CONSIGNE 1:
Recopiez à l'identique la partie du listing qui s'ouvre sur la ligne contenant « Page size: 1654x1241. » et se ferme sur celle contenant « title Brain asymmetry », ces deux lignes comprises.

Même circulaires, nos achats de fast fashion n’ont rien de responsable
Si le marché de l’occasion semble pouvoir répondre à de nombreux enjeux économiques, sociaux et environnementaux, l’expansion de la fast fashion, qui constitue aujourd’hui la majeure partie de son offre, apporte un corollaire : la réduction drastique de la qualité et donc de la durée de vie d’un vêtement. Associée à l’obsolescence émotionnelle, elle favorise inévitablement le renouvellement rapide de nos achats et une attitude communément acquise de jeter/donner/tenter de revendre des vêtements de mauvaise qualité avec peu de chance d’avoir une seconde vie.
A cela s’ajoute un effet rebond : la déculpabilisation des achats, en cas de vente sur un second marché. Comme si, finalement, c’était une échelle qui pouvait annuler toute considération éthique : je donne/vends/jette, donc je peux racheter. Tout cela est responsable d’une multiplication des volumes de balles de vêtements usagés arrivant en Afrique.

DONNÉES BRUTES:
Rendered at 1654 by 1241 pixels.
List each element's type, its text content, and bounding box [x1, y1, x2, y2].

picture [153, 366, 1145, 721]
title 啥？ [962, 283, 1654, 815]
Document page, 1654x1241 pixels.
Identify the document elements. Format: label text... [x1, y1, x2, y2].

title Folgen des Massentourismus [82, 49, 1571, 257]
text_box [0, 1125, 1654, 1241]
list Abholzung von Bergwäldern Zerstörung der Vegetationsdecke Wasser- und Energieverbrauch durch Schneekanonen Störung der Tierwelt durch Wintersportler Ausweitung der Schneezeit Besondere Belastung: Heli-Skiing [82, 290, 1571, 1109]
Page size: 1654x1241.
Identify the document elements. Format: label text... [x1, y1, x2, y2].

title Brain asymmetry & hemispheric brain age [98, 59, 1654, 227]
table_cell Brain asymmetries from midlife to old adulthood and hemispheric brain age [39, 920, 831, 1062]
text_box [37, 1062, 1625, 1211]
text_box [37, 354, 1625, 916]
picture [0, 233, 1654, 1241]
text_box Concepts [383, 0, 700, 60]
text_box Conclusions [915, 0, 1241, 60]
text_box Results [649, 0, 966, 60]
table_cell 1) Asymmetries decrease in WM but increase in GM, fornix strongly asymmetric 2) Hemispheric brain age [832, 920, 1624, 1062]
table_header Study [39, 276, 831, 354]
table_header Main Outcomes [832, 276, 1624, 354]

CONSIGNE 2:
Prolongez le texte sur la fast fashion à partir de sa dernière phrase.

RÉPONSE 1:
Page size: 1654x1241.
Identify the document elements. Format: label text... [x1, y1, x2, y2].

title Brain asymmetry & hemispheric brain age [98, 59, 1654, 227]

RÉPONSE 2:
Une enquête réalisée en Belgique montre que, si la quantité de vêtements de seconde main augmente (le renouvellement des garde-robes est de plus en plus fréquent), il n’en est pas de même pour la qualité des vêtements portés dans les pays du Nord, qu’il a considérablement baissé. Cette baisse de qualité augmente le travail de tri, mais pas ses résultats, puisque la part « récupérable » des vêtements n’augmente pas [1]. Selon l’ONU, avec 505 000 tonnes, l’Allemagne occupe la deuxième place du classement des pays qui exportent le plus de vêtements usagés par an, après les 780 000 tonnes des États-Unis. La Grande-Bretagne occupe la troisième place. Quant à la France, elle exporte 155 000 tonnes de vêtements d’occasion par an. Aujourd’hui, on estime qu’entre un quart et un tiers de ces exportations sont destinées à l’Afrique subsaharienne.
La seconde main, un marché rendu très lucratif par la transformation de nos dons en produits financiers
D’où vient le marché de l’occasion ? Le Relais, premier opérateur de collecte et de valorisation textile en France, milite pour que le secteur de l’économie solidaire garde le contrôle du secteur de l’habillement de seconde main. Dans ses terminaux, Le Relais collecte chaque année 150 000 tonnes de textiles. Que deviennent ces vêtements placés dans les bennes à vêtements ? Pierre Duponchel, co-fondateur du Relais, explique que, contrairement aux idées reçues, la plupart des vêtements collectés ne sont pas donnés aux « nécessiteux » : « la grande majorité des dons rentrent dans les circuits économiques traditionnels, à but lucratif [2 ] ”.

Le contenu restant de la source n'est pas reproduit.